For the reasons that I have explained above, I have concluded that the Defendants have shown that:

i)

This is not a situation in which every member of the Claimant Class, or indeed any given member of the class, has a realistic prospect of establishing a reasonable expectation of privacy in respect of their relevant medical records or of crossing the de minimis threshold in relation to such an expectation (paras 160 - 169 above). For similar reasons there is no realistic prospect of the Court concluding at trial that the members of the class across the board experienced a wrongful interference with their data (paras 170 - 172 above).
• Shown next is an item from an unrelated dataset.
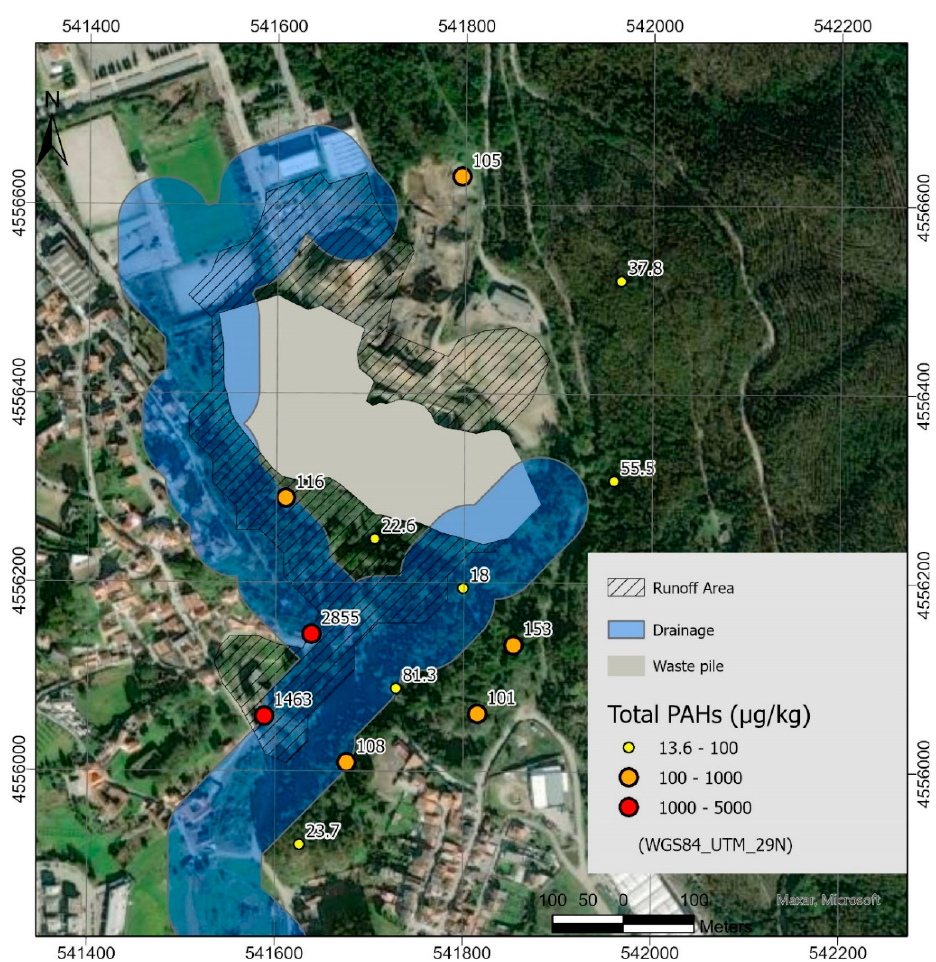
Figure 10. Spatial distribution of the sum of the 16 priority PAHs analysed in soil samples. Table 8 compiles the LMW and HMW PAHs percentages distributed in the soils upstream of the waste pile, along the runoff areas and influenced by small piles of waste.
It therefore follows that the current claim is bound to fail;

ii)

In addition it cannot be said of any member of the Claimant Class that they have a viable claim for more than trivial damages for loss of control of their information (paras 173 - 178 above);

iii)

There is no other compelling reason to permit the claim to proceed to trial (paras 179 - 180 above); and

iv)

The claim form and the particulars of claim should be struck out at this stage and summary judgment entered for the Defendants. The difficulties that I have identified are inherent in bringing a representative action in MOPI in this particular context and accordingly, I do not consider that it is in the interests of justice to permit the Representative Claimant the opportunity to attempt to revise the claim before making that determination (paras 183 - 185 above).

188.

The parties will be given an opportunity to make written submissions on consequential matters. I am very grateful for the assistance I received from counsel in this matter and the high quality of their submissions.